Actions to take:
- A) Summarize the R notes in two sentences.
- B) Reproduce verbatim the part of the R notes starting at "theme_set(theme_minimal())" and ending at "(1 - is_null)))".

Selected text:
++++++++
Installing `R` and `RStudio`

First install R and then install RStudio (this second step is highly recommended but not required, if you prefer another IDE and you’re sure you know what you’re doing). Finally, open RStudio and install the tidyverse set of packages by running the command

install.packages("tidyverse")

Note: If you use a Mac or Linux-based computer you may want to install these using a package manager instead of downloading them from the websites linked above. Personally, on a Mac computer I use Homebrew (the link has instructions for how to install it) to install R and RStudio.

Resources for learning `R`

RStudio blog post and some of the links there
LSE Digital Skills Lab resources

Notes

We discussed Figure 1 from The significance filter, the winner’s curse and the need to shrink and whether the file-drawer effect helps to explain it.

Simulating many hypothesis tests

We created a simple simulation to understand how this might happen.

library(ggplot2)
library(dplyr)
theme_set(theme_minimal())
set.seed(1) # for reproducibility

# Generate the simulated world
N <- 5e4 # total hypotheses tested
proportion_null <- .4
signif_level <- qnorm(.975)
is_null <- rbinom(N, 1, proportion_null)
effect_size_nonnull <- .5
simulated_world <- data.frame(is_null) |>
  mutate(
    zscore = rnorm(N, 
                   mean = (1 - is_null) * effect_size_nonnull,
                   sd = 1 + .1 * (1 - is_null)))
head(simulated_world)
++++++++
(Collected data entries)
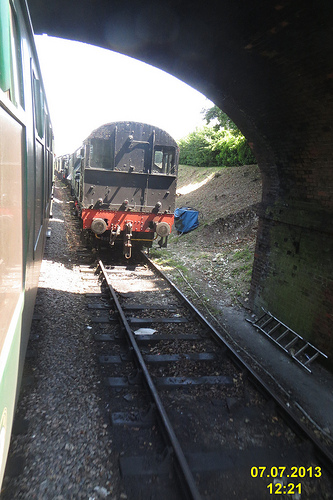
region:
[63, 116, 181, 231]
this is a train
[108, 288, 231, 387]
this is the railway line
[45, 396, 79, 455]
these are small rocks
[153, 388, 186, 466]
this is a metal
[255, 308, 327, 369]
this is a ladder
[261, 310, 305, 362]
the ladder is metallic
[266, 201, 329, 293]
this is the wall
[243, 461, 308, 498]
this is a writing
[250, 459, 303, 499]
the writing is in yellow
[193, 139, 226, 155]
this is a fence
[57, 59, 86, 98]
this is the sky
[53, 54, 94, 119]
the sky is bright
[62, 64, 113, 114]
the sky has some clouds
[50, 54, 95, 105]
the clouds are white in color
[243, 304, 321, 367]
this is a ladder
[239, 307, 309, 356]
the ladder is metallic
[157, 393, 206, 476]
this is a railway line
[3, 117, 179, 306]
these are two trains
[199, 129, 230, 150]
this is a bush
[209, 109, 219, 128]
the leaves are green in color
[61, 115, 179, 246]
train coming into tunnel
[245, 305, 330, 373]
silver ladder in tunnel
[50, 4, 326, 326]
wall and ceiling of tunnel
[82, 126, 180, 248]
black and red front of train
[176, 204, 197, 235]
blue tarp beside train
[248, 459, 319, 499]
yellow time stamp on photo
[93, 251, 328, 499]
tracks in front of train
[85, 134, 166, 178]
two windows on train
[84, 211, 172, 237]
red border on bottom of train car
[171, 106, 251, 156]
trees along embankment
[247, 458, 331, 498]
the date and time indicating the time of picture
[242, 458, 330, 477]
the date 07.07.2013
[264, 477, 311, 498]
the time 12:21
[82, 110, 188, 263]
front of a black and red train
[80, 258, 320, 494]
a steel railroad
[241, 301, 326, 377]
a steel ladder on the ground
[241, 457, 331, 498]
the date and time of picture in yellow font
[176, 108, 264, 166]
trees next to the railroad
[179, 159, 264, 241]
small uphill next to the railroad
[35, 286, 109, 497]
strip of gravel between two railroads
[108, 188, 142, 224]
part of a train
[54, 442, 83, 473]
part of a ground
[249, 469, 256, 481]
part of a number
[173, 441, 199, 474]
edge of a rail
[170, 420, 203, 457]
part of a rail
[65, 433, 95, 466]
part of a ground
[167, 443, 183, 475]
edge of a train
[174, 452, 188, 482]
edge of a rail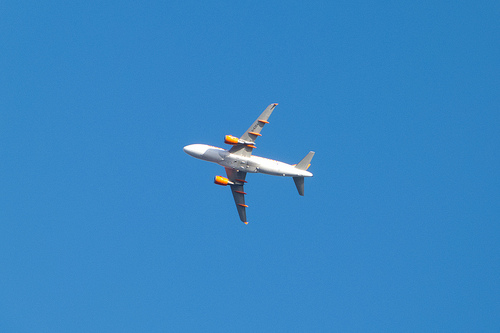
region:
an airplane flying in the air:
[170, 100, 315, 225]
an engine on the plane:
[205, 170, 230, 187]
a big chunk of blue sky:
[325, 5, 495, 315]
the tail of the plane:
[290, 145, 312, 195]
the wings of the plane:
[220, 96, 277, 221]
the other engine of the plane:
[223, 135, 256, 150]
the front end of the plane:
[176, 137, 208, 158]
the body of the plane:
[188, 137, 318, 179]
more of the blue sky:
[6, 223, 466, 324]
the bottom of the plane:
[210, 150, 256, 175]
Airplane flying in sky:
[163, 85, 356, 241]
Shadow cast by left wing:
[195, 138, 279, 215]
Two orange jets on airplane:
[216, 128, 246, 194]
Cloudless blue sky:
[26, 19, 143, 132]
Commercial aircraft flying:
[158, 94, 335, 244]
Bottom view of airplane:
[146, 84, 340, 252]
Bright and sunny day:
[20, 19, 185, 132]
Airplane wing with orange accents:
[217, 92, 289, 162]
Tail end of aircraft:
[291, 146, 323, 207]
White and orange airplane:
[143, 79, 343, 251]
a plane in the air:
[82, 70, 482, 301]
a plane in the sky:
[164, 67, 347, 256]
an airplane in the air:
[165, 70, 474, 309]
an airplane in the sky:
[154, 67, 341, 245]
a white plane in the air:
[169, 77, 343, 226]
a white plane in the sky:
[148, 82, 335, 230]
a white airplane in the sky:
[179, 81, 341, 225]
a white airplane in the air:
[175, 75, 342, 232]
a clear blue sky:
[21, 125, 158, 280]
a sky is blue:
[59, 154, 198, 321]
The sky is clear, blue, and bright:
[26, 25, 177, 290]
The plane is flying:
[122, 86, 368, 238]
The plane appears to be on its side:
[125, 72, 358, 223]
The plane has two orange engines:
[196, 123, 256, 190]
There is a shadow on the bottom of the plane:
[195, 137, 275, 175]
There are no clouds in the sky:
[22, 51, 162, 252]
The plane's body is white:
[170, 115, 337, 201]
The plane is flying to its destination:
[161, 85, 341, 245]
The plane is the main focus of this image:
[141, 85, 378, 227]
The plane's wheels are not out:
[195, 140, 305, 196]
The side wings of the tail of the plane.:
[291, 152, 322, 198]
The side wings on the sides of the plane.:
[217, 116, 274, 237]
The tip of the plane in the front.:
[180, 140, 199, 157]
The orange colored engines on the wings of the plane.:
[211, 119, 249, 186]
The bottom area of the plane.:
[212, 147, 306, 180]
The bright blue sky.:
[12, 5, 499, 320]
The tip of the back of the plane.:
[307, 168, 317, 180]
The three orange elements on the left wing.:
[240, 115, 267, 152]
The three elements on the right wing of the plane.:
[236, 173, 255, 228]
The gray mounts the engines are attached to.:
[225, 135, 261, 194]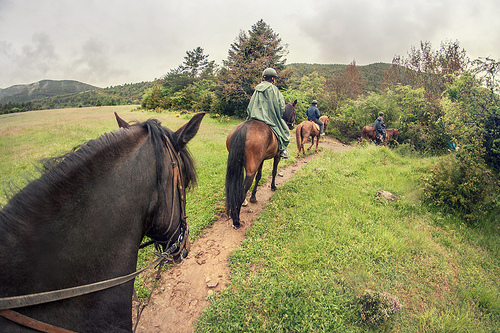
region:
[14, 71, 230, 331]
this is a horse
++++++++
Activity answers:
- A) The R notes say to install R first, then RStudio (highly recommended but not required), and then to install the tidyverse packages in RStudio with install.packages("tidyverse"), adding that Mac or Linux users may prefer a package manager such as Homebrew. They also list resources for learning R and describe a simple simulation of many hypothesis tests, created after a discussion of Figure 1 from The significance filter, the winner's curse and the need to shrink, to understand how it might happen.

- B)
theme_set(theme_minimal())
set.seed(1) # for reproducibility

# Generate the simulated world
N <- 5e4 # total hypotheses tested
proportion_null <- .4
signif_level <- qnorm(.975)
is_null <- rbinom(N, 1, proportion_null)
effect_size_nonnull <- .5
simulated_world <- data.frame(is_null) |>
  mutate(
    zscore = rnorm(N, 
                   mean = (1 - is_null) * effect_size_nonnull,
                   sd = 1 + .1 * (1 - is_null)))